EXERCISE BRIEF: Report only the number of lines below in which the string "index" appears.

Stored dataset items
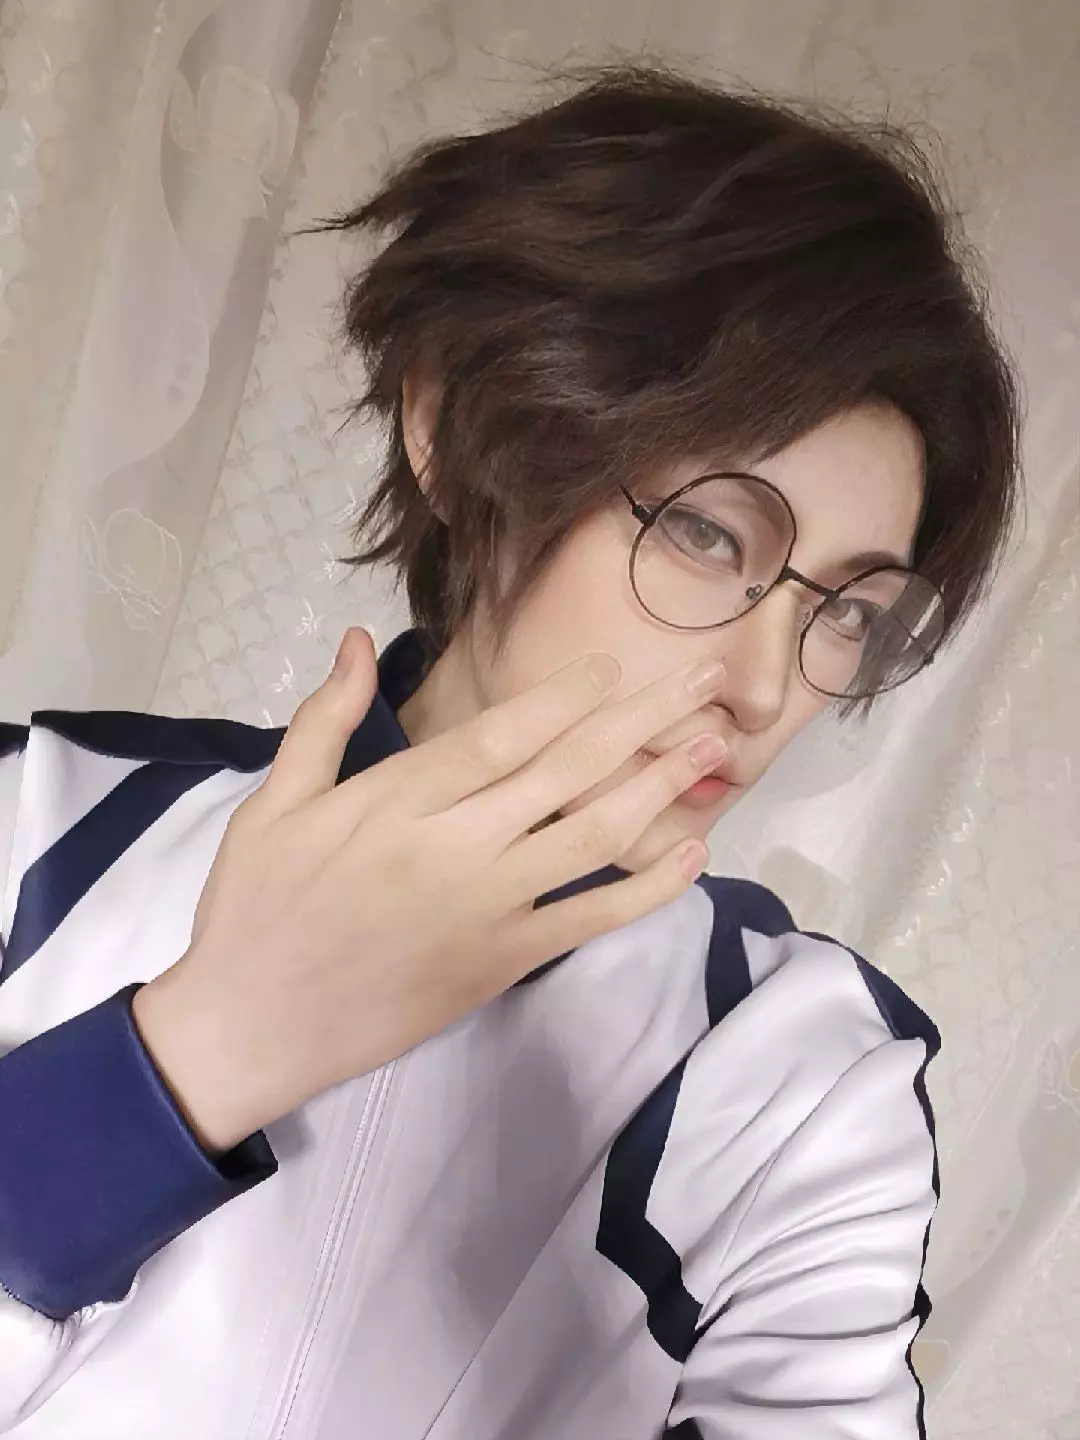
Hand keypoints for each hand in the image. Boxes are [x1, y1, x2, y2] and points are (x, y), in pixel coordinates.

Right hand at [133, 627, 726, 1151]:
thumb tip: (356, 640)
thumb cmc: (256, 908)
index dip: (566, 697)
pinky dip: (647, 889)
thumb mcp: (271, 804)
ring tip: (714, 746)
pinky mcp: (504, 962)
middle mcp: (454, 847)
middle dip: (641, 719)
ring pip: (593, 835)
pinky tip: (692, 855)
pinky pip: (590, 918)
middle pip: (567, 769)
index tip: (615, 665)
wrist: (252, 1027)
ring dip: (661, 788)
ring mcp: (487, 909)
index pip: (502, 735)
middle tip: (704, 681)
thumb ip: (322, 720)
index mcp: (395, 800)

EXERCISE OUTPUT: 4